_Page excerpt_
★ ★ ★

I started diving into research about Formaldehyde and how to measure it after my parents started having indoor air quality issues in a house they recently bought and remodeled. I wanted to get some quantifiable metrics on what I could so I purchased a formaldehyde meter and sent off some air samples to a lab for testing. I know this is only a small piece of a much larger picture in terms of indoor air quality (IAQ) but it seems to be an important part of the VOC side of IAQ.
The meter I ended up purchasing is the Extech Instruments FM200 Formaldehyde (CH2O or HCHO) Meter, I have had good experiences with Extech equipment in the past but as you will find in this review I was severely disappointed this time.
Okay let’s dive in.. this meter is re-branded and made by Taiwanese company called Meter Industrial Company (MIC), this meter is part of a kit where different sensors can be plugged into the meter-head to measure CO2, CO, O2, combustible gas, or formaldehyde.
Here is a list of other meters that seem to also be manufactured by MIC and their MIC equivalent.
My first impression of the meter when I opened it up and powered it on was that the main meter body seemed decent build quality but the probe seemed cheap. The measuring probe has cheap LEDs protruding out the side, there is no labels for the LEDs, the serial number is put on with a low quality sticker, and the fan in the probe makes grinding noises when you move the probe while it is operating or if it is placed at an angle.
When you first power on the meter it will run the fan continuously for 1-15 minutes while the LCD flashes zeros in sequence 0000… before it will give you a measurement. Then it will start showing you a formaldehyde (CH2O) reading in PPM with a resolution of 0.01 ppm. The startup time is probably to bleed off residual electrical potential built up on the sensor. The first thing I noticed about the reading is it takes about 30 seconds to 2 minutes for the reading to stabilize when moved from one environment to another. The formaldehyde sensor element within the sensor probe has a T90 response time (time it takes for the sensor to read 90% of the formaldehyde concentration) rated for <30 so this long recovery time could be due to the fan in the pump not moving enough air fast enough to clear residual formaldehyde left in the sensor probe’s internal volume of air.

★ ★ ★

_Dataset rows_

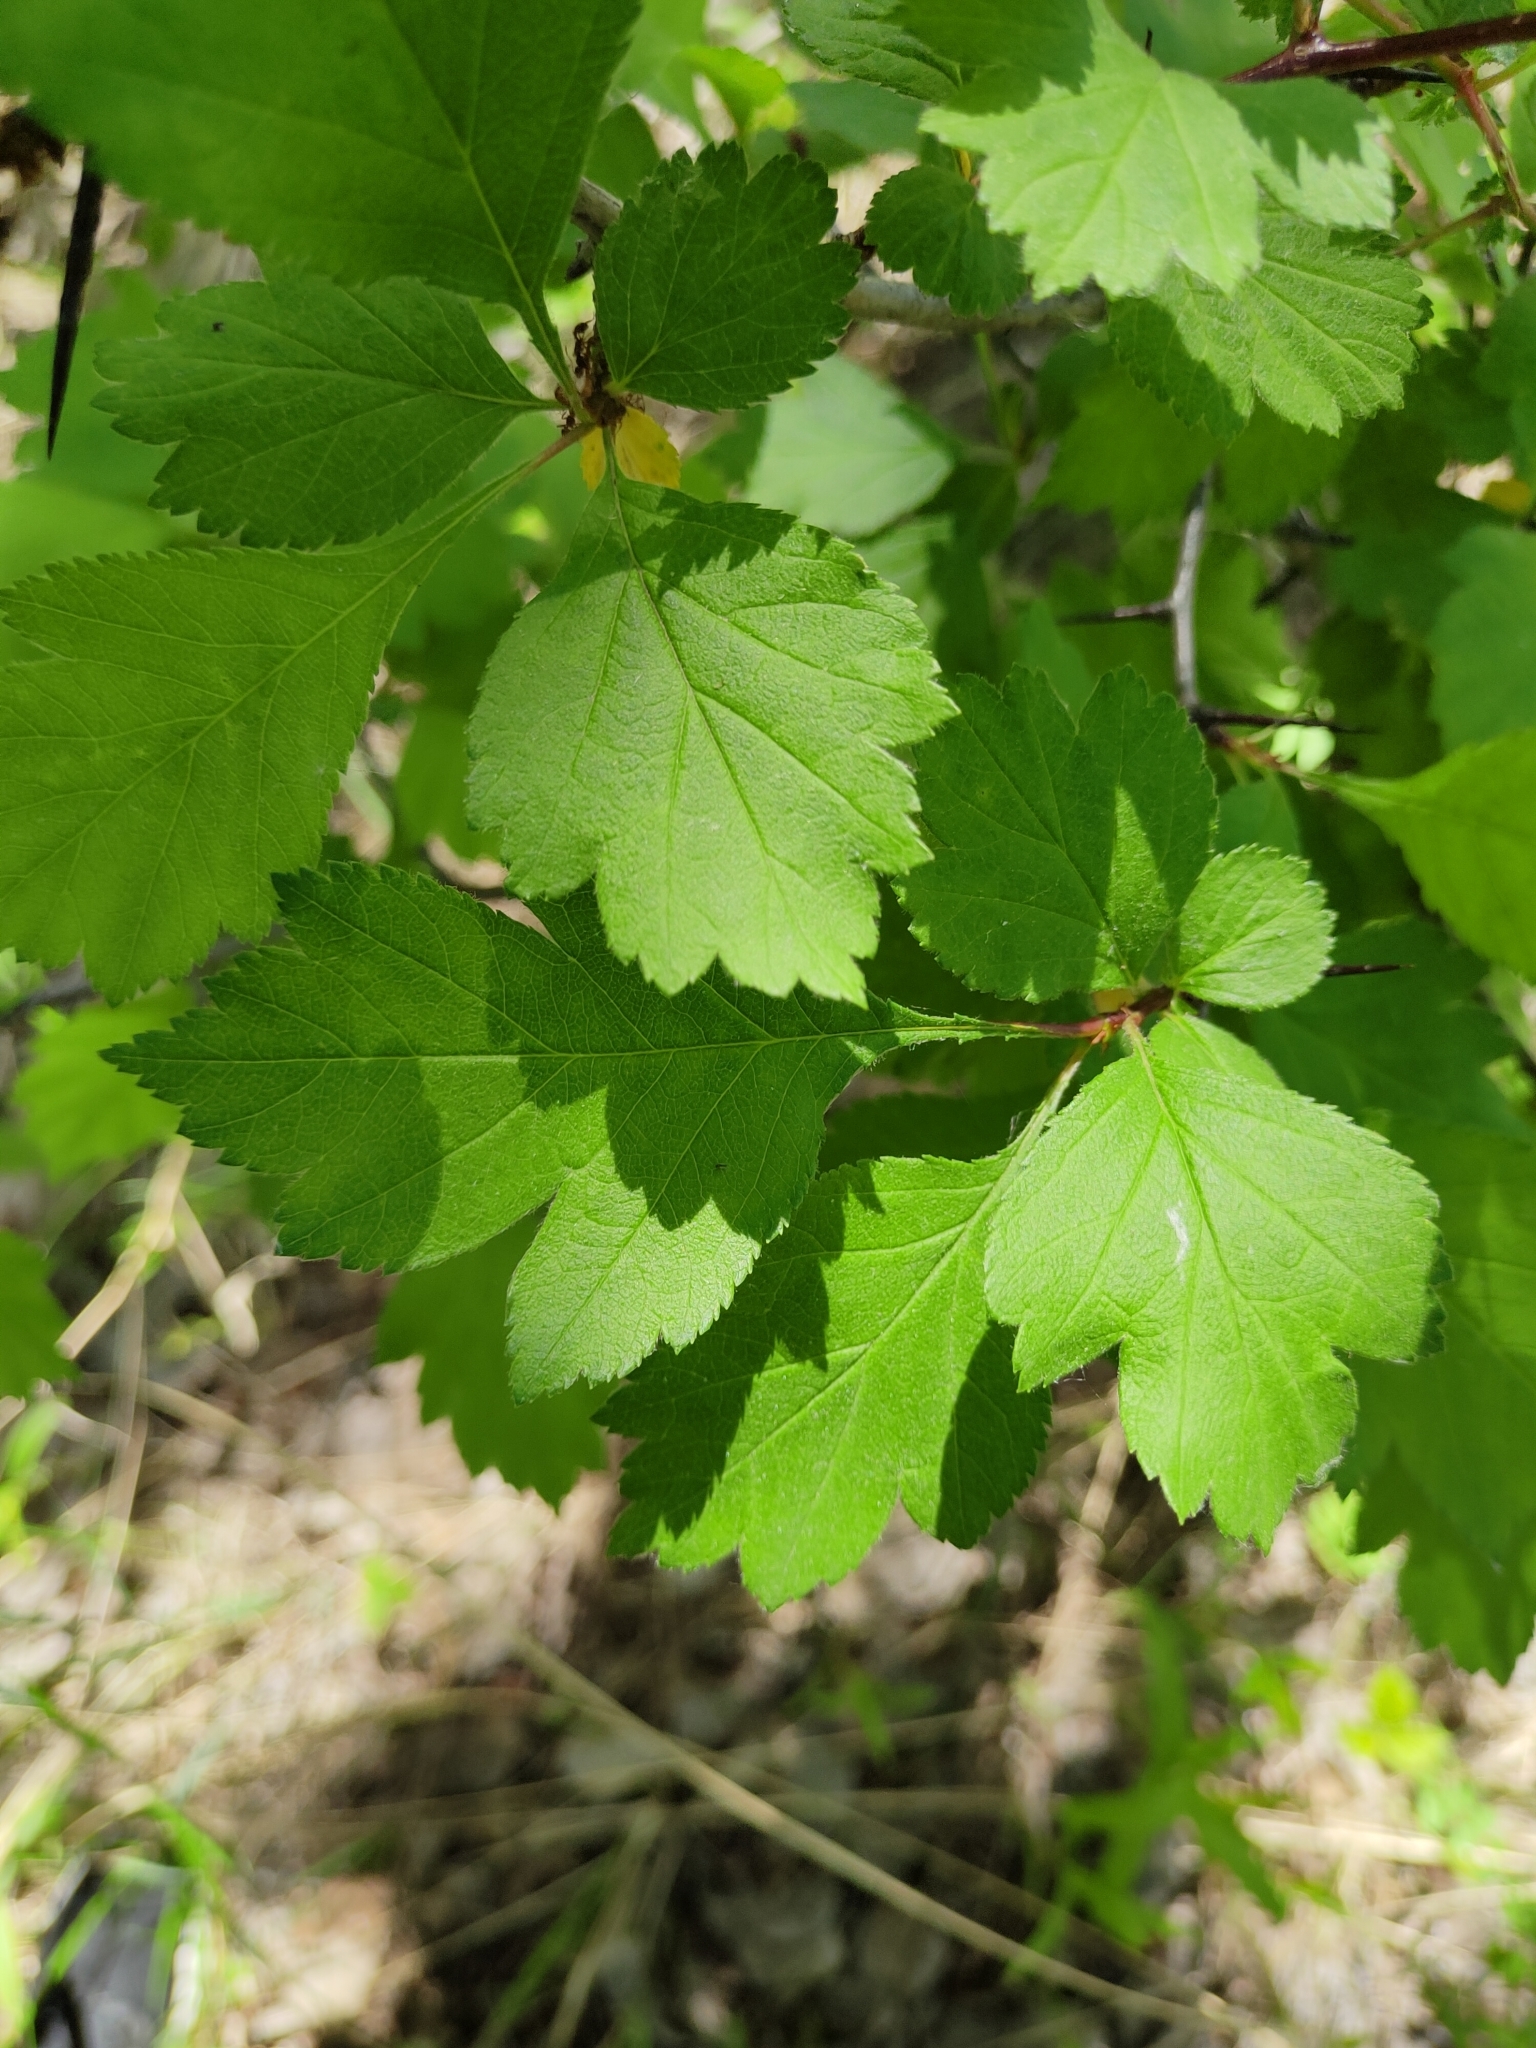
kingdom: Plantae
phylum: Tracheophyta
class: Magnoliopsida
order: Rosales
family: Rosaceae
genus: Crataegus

★ ★ ★

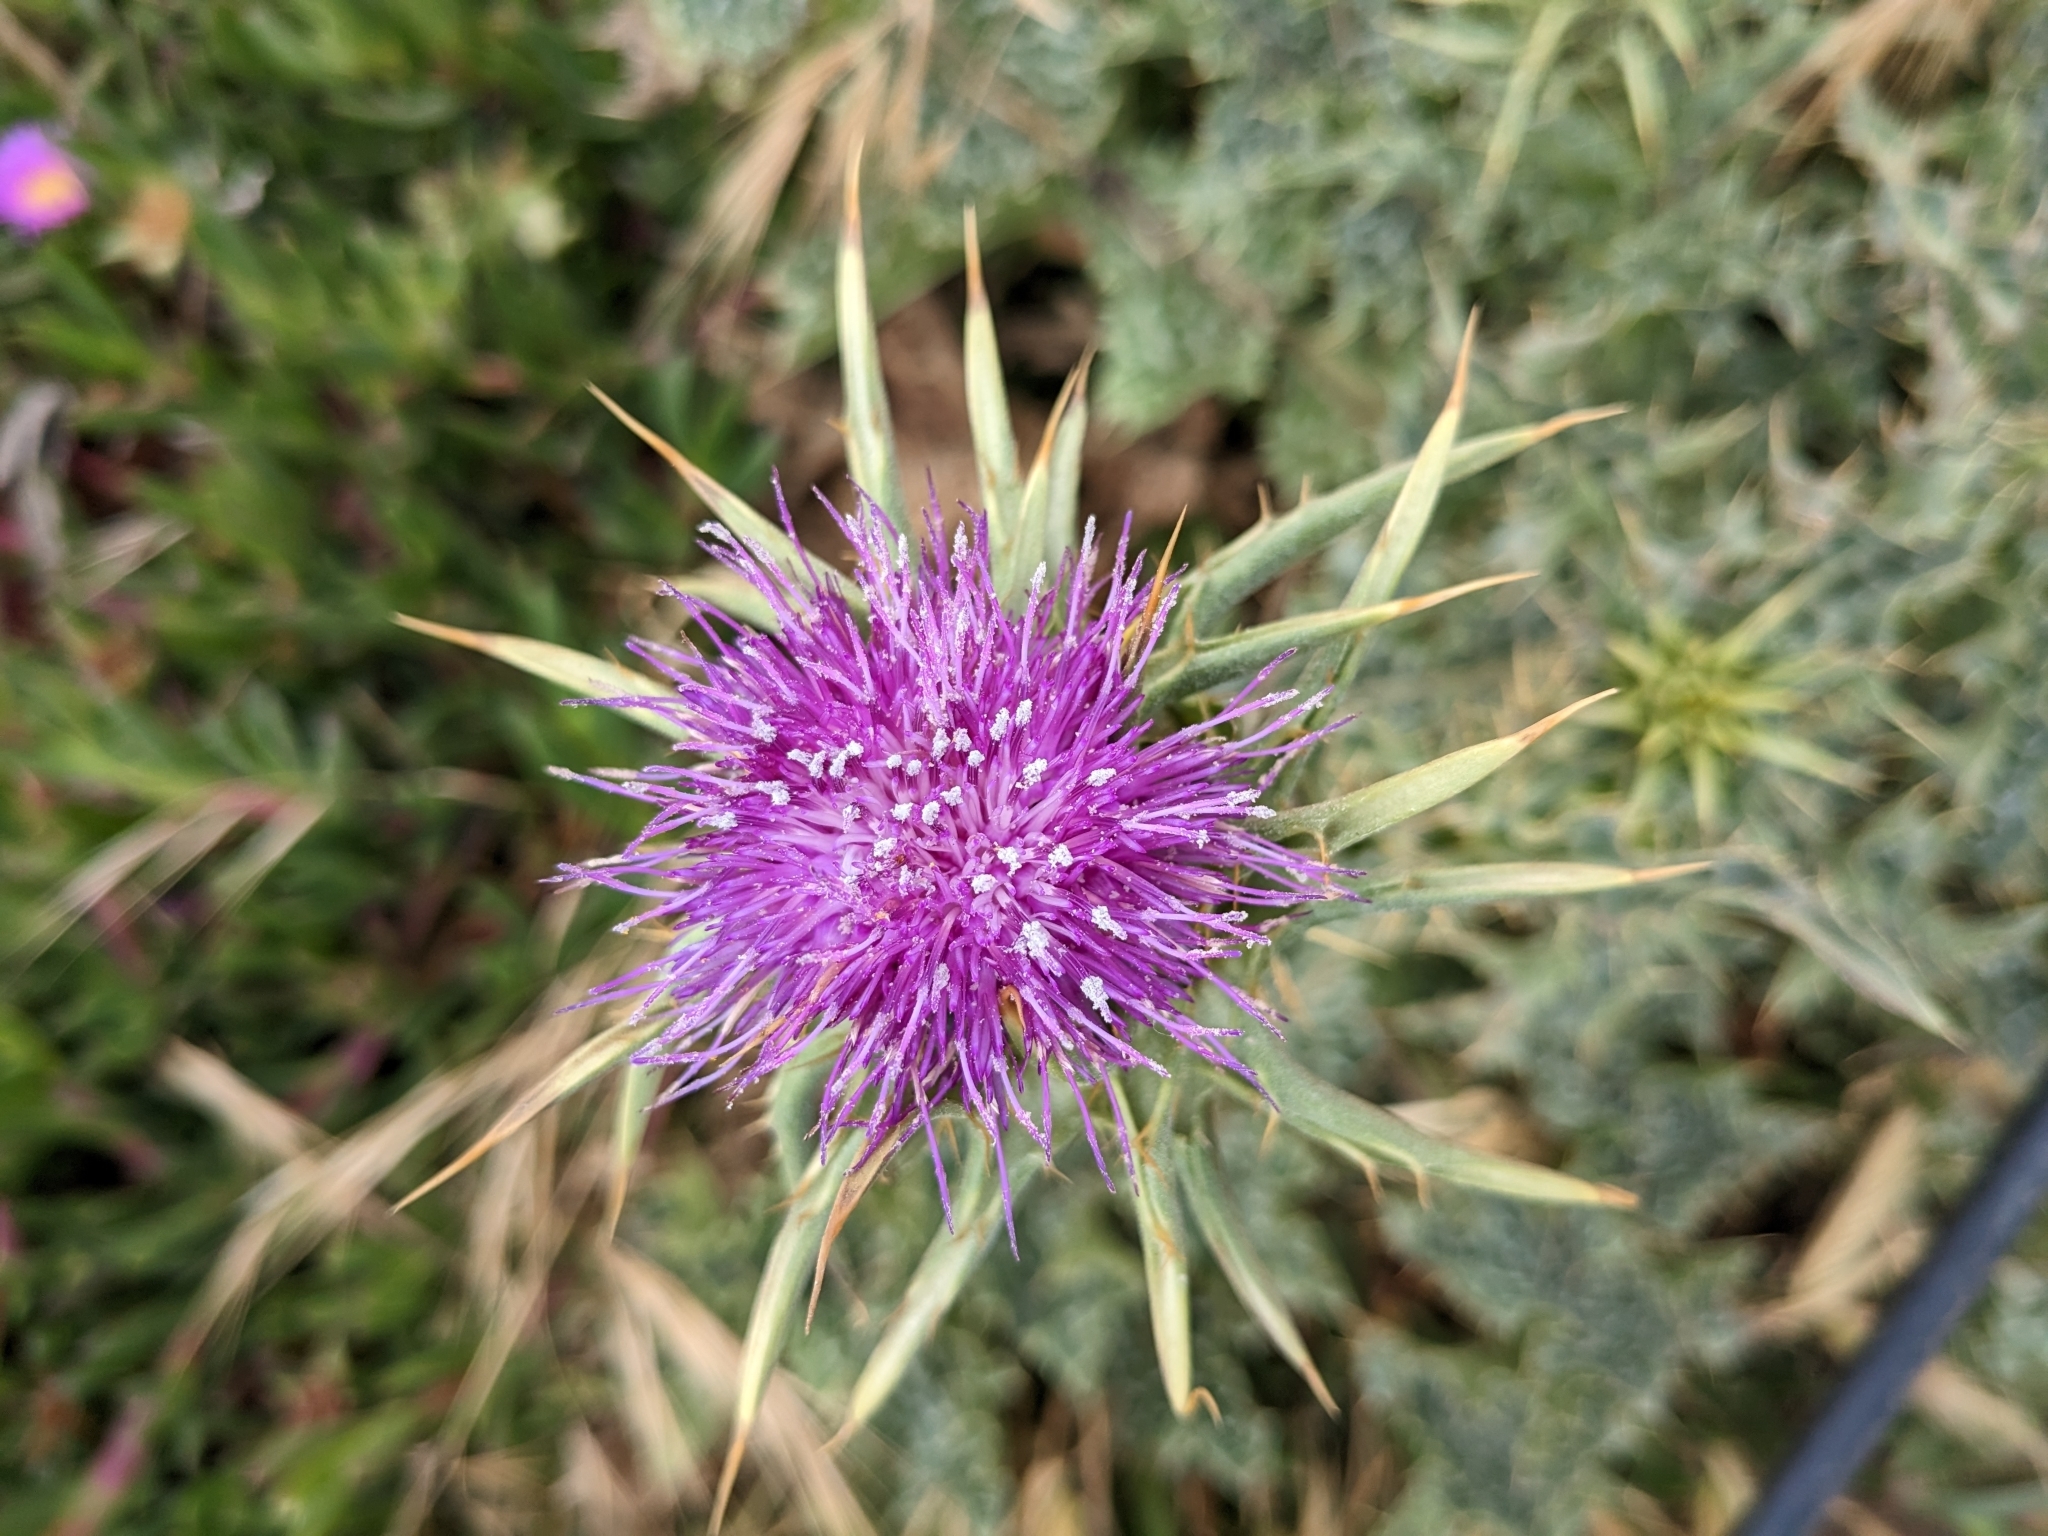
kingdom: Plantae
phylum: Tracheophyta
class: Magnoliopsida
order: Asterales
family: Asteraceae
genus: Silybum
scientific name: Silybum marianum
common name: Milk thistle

★ ★ ★

_Written exercise A_
From the formaldehyde meter review, copy word for word the passage that begins at "The meter I ended" and runs through "disappointed this time.".
_Written exercise B_
Pick up the formaldehyde meter review after its last sentence and keep writing it.

_Expected answer A_
The meter I ended up purchasing is the Extech Instruments FM200 Formaldehyde (CH2O or HCHO) Meter, I have had good experiences with Extech equipment in the past but as you will find in this review I was severely disappointed this time.

_Expected answer B_
When I started using this meter I almost immediately ran into issues with getting a consistent reading. The inconsistency seems to be worse when the fan is turned on. The fan runs for a few seconds then turns off for a few seconds. Between each on off cycle of the fan the reading jumps around. I do not know why the engineering decision was made to run the fan intermittently but is seems to negatively affect the stability of the reading, I would like to see a consistent fan mode. In normal operation when the meter is placed on an elevated surface with the fan on I see a steady jumping around in the reading of about +/- 0.25ppm up to +/- 0.5ppm around a midpoint and sometimes more. The sensor element manufacturer rates the accuracy once calibrated to about +/-0.02ppm (discussed more later in this article). So the jumping I am seeing seems excessive. This meter desperately needs a time weighted averaging (TWA) and a 15-minute short term exposure limit (STEL) averaging mode. Some of the products from the other companies which are also made by the taiwanese MIA company, offer this feature. If you look closely at the LCD there is actually a segment that says “TWA” and “STEL” they just chose not to implement it in software. The interface problems don’t end there, the Min & Max reading cannot be cleared without powering off the meter and powering it back on again. Also it is far too easy to accidentally go into calibration mode with too long of a press of the mode button, there should be a confirmation before going into this mode.
|Drift with fan off
|Drift with fan on
These are just two short videos of drift, if I were to record a video over the course of 10 minutes or so you would see even larger swings. The drift is normally bigger with the fan on than with the fan off but the clips above show a case where the drift with the fan off was larger. My curiosity to what was going on with the inconsistent readings got the best of me and I opened up the sensor probe to see what I could learn.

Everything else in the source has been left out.